• [Text provided]
######

The most frequent causes of cardiac arrest obtained were heart disease associated or not with pregnancy, embolism, eclampsia, car accidents and gunshot wounds, which represent 51.28% of our population, with four cases for each cause, respectively. The remaining 43.58% included varied causes such as anesthetic complications (n=2), neurofibrosarcoma (n=1), aneurysms (n=2), cerebral hemorrhage (n=3), sarcomatosis (n=2), respiratory complications (n=2), preeclampsia (n=3), idiopathic thrombocytopenic purpura (n=1) and 1 case of massive hemorrhage due to puerperal complications. Of the total sample 5.12% were unspecified causes (n=2).

Regarding the time interval between cardiac arrest and PMCS, it was found that 12 cases (30.76%) followed the 5-minute rule and 22 (56.41%) required 6 or more minutes to perform the procedure. There were five cases that did not specify time, representing 12.82%. Of the total sample, only 7 (17.94%) of the mothers survived and of these, 3 of the survivors (42.85%) had neurological complications.

The data on survival of 39 pregnant women and their foetuses are summarized in Table 1. Only 17.94% (7 cases) of the mothers survived. Of 39 newborns counted, 27 survived (69.23%), 11 died (28.20%) and 1 was unspecified (2.56%). Of the 69.23% of survivors, 20 cases (74.07%) did not develop neurological complications while 7 neonates did (25.92%), including mental retardation (n=2), spastic quadriplegia (n=1), hydrocephalus (n=1), facial paralysis (n=1), cerebral palsy (n=1), and 1 unspecified case. In addition, of the 27 surviving neonates, 23 did not specify whether neonatal resuscitation maneuvers were used (58.97%), 15 did require those (38.46%) and 1 did not (2.56%).


Table 1. Survival of mother and newborn in 39 cases of perimortem and postmortem caesarean section



Mother survival (%)

Newborn survival (%)


United States [23,24,25,26,27]

Colombia [2,28,29]

Turkey [30,31,32]

United Kingdom [33,34]

Mexico [18,35]

Scotland [36]

Lebanon [37]

New Zealand [38]

Japan [39]

Spain [40]

Norway [41]

China [42]

Taiwan/China [43]
















No: 32 (82.05%)

Yes: 7 (17.95%)



No: 11 (28.21%)

Yes: 27 (69.23%)

No reported: 1 (2.56%)


Finally, of 11 stillbirths, at least 10 were born alive but died of unspecified causes (n=6), bronchopneumonia (n=1), respiratory distress syndrome (n=1), congenital intestinal obstruction (n=1), and multiple organ failure (n=1). The remaining case was an obituary.



The decision to practice a PMCS should be based on two premises: the first is time, where theoretically the limit to avoid maternal-fetal neurological complications is 5 minutes [19], however, in practice it was reported that at least 22 cases had a time interval of more than 6 minutes, which can be explained by factors such as the transfer of the pregnant woman to the hospital, medico-legal implications, resistance to performing the procedure in a non-sterile area, waiting for the arrival of the specialist and resuscitation skills.

The second premise is that it should be done when the foetus is viable, that is between 20-24 WG. According to Zepeda et al. if the gestational age is less than 20 WG a PMCS is unlikely to improve the situation, if the gestational age is between 20-23 WG it may improve maternal survival, although fetal survival is very unlikely, and if the gestational age is greater than 24 WG the PMCS may improve maternal and neonatal survival [20, 21].

######

• [Dataset excerpts]
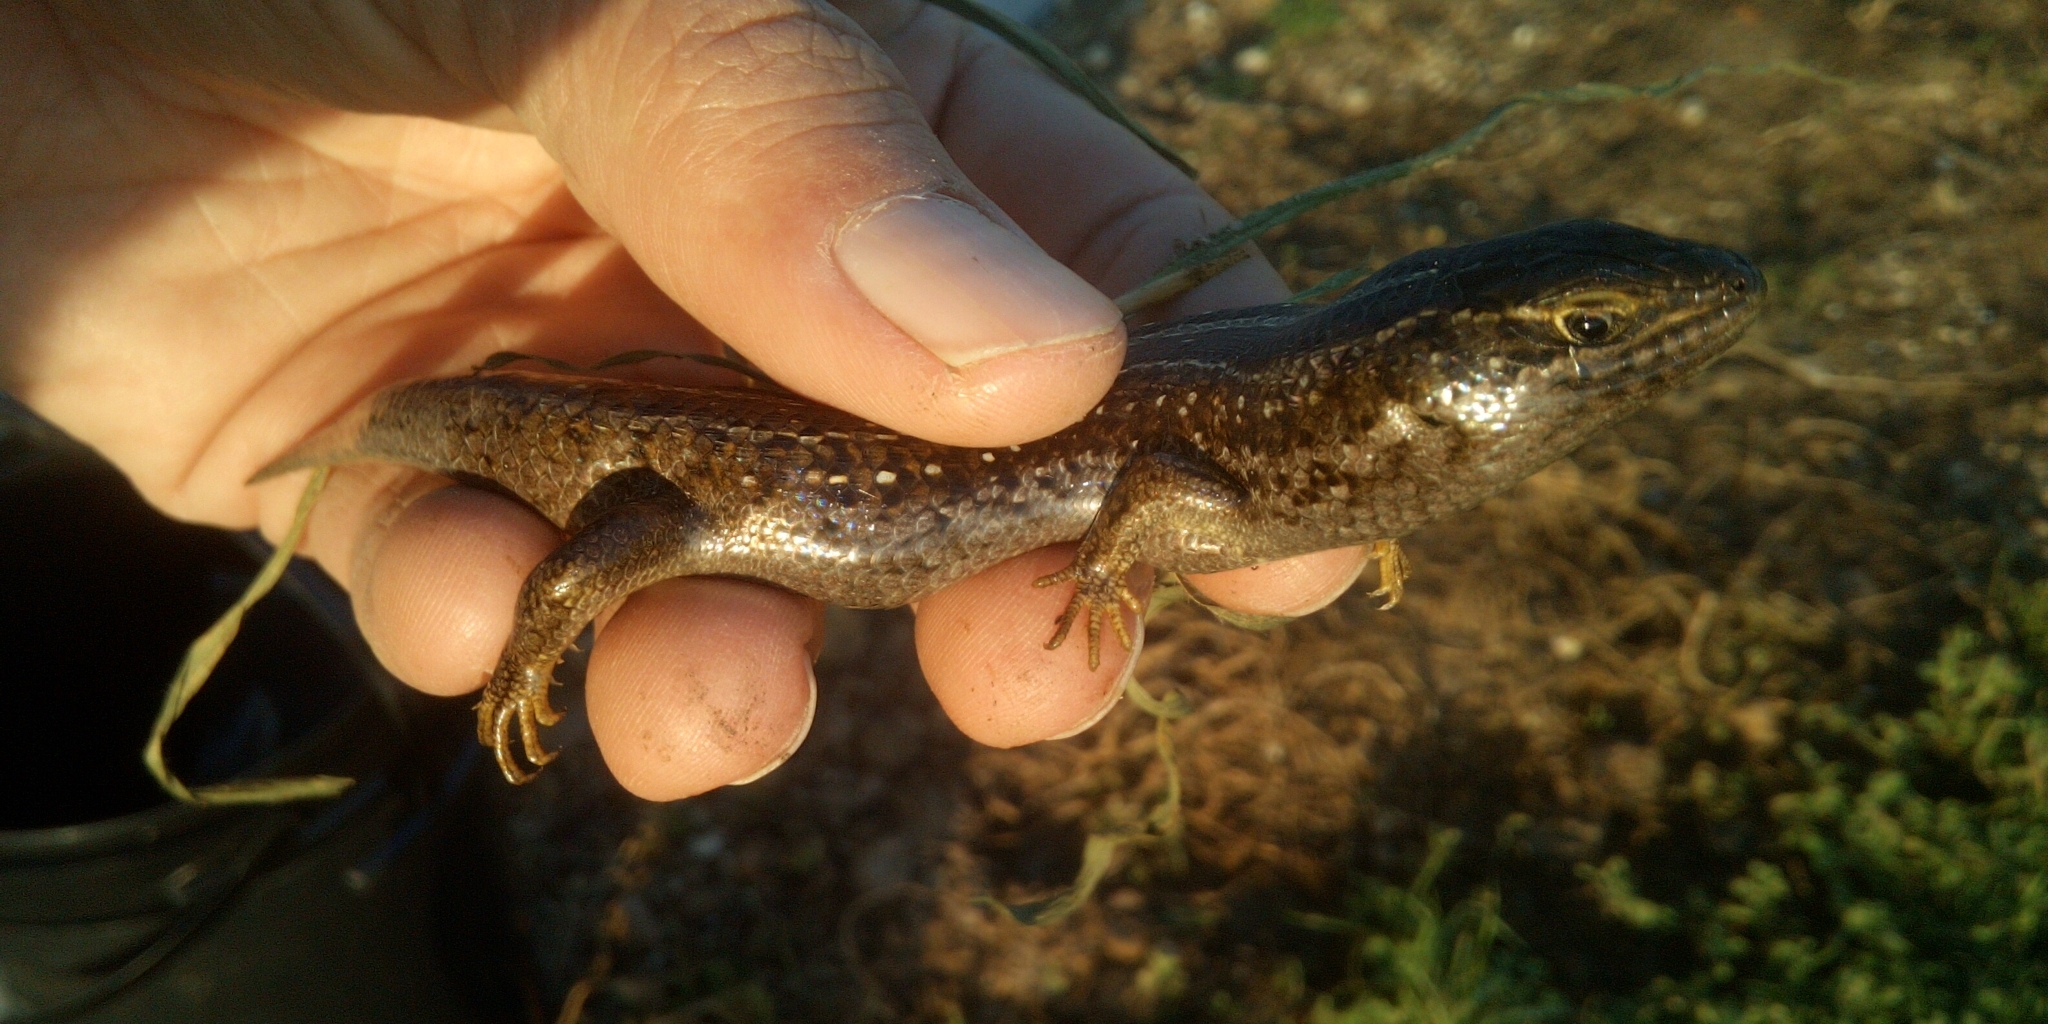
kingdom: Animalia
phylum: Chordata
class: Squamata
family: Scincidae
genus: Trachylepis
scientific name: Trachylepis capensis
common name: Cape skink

######

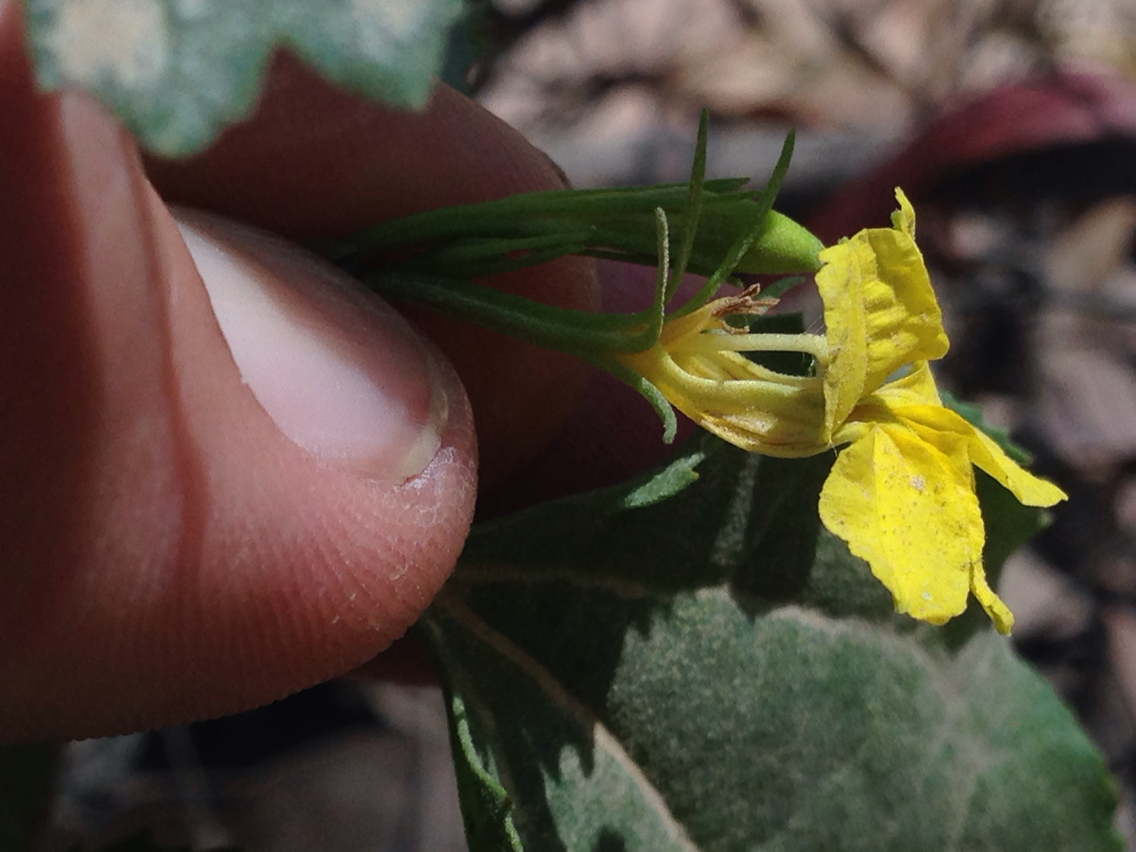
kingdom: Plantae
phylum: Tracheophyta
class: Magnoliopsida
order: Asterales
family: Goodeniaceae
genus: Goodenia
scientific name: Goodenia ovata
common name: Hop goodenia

######

• [Work item A] Quote the text on perimortem caesarean section from "The data on" to "Mother survival (%)".
• [Work item B] In the text on perimortem caesarean section, what is the theoretical time limit for avoiding maternal-fetal neurological complications?

• [Answer A]
The data on survival of 39 pregnant women and their foetuses are summarized in Table 1. Only 17.94% (7 cases) of the mothers survived. Of 39 newborns counted, 27 survived (69.23%), 11 died (28.20%) and 1 was unspecified (2.56%). Of the 69.23% of survivors, 20 cases (74.07%) did not develop neurological complications while 7 neonates did (25.92%), including mental retardation (n=2), spastic quadriplegia (n=1), hydrocephalus (n=1), facial paralysis (n=1), cerebral palsy (n=1), and 1 unspecified case. In addition, of the 27 surviving neonates, 23 did not specify whether neonatal resuscitation maneuvers were used (58.97%), 15 did require those (38.46%) and 1 did not (2.56%).


Table 1. Survival of mother and newborn in 39 cases of perimortem and postmortem caesarean section



Mother survival (%)

• [Answer B] 5 minutes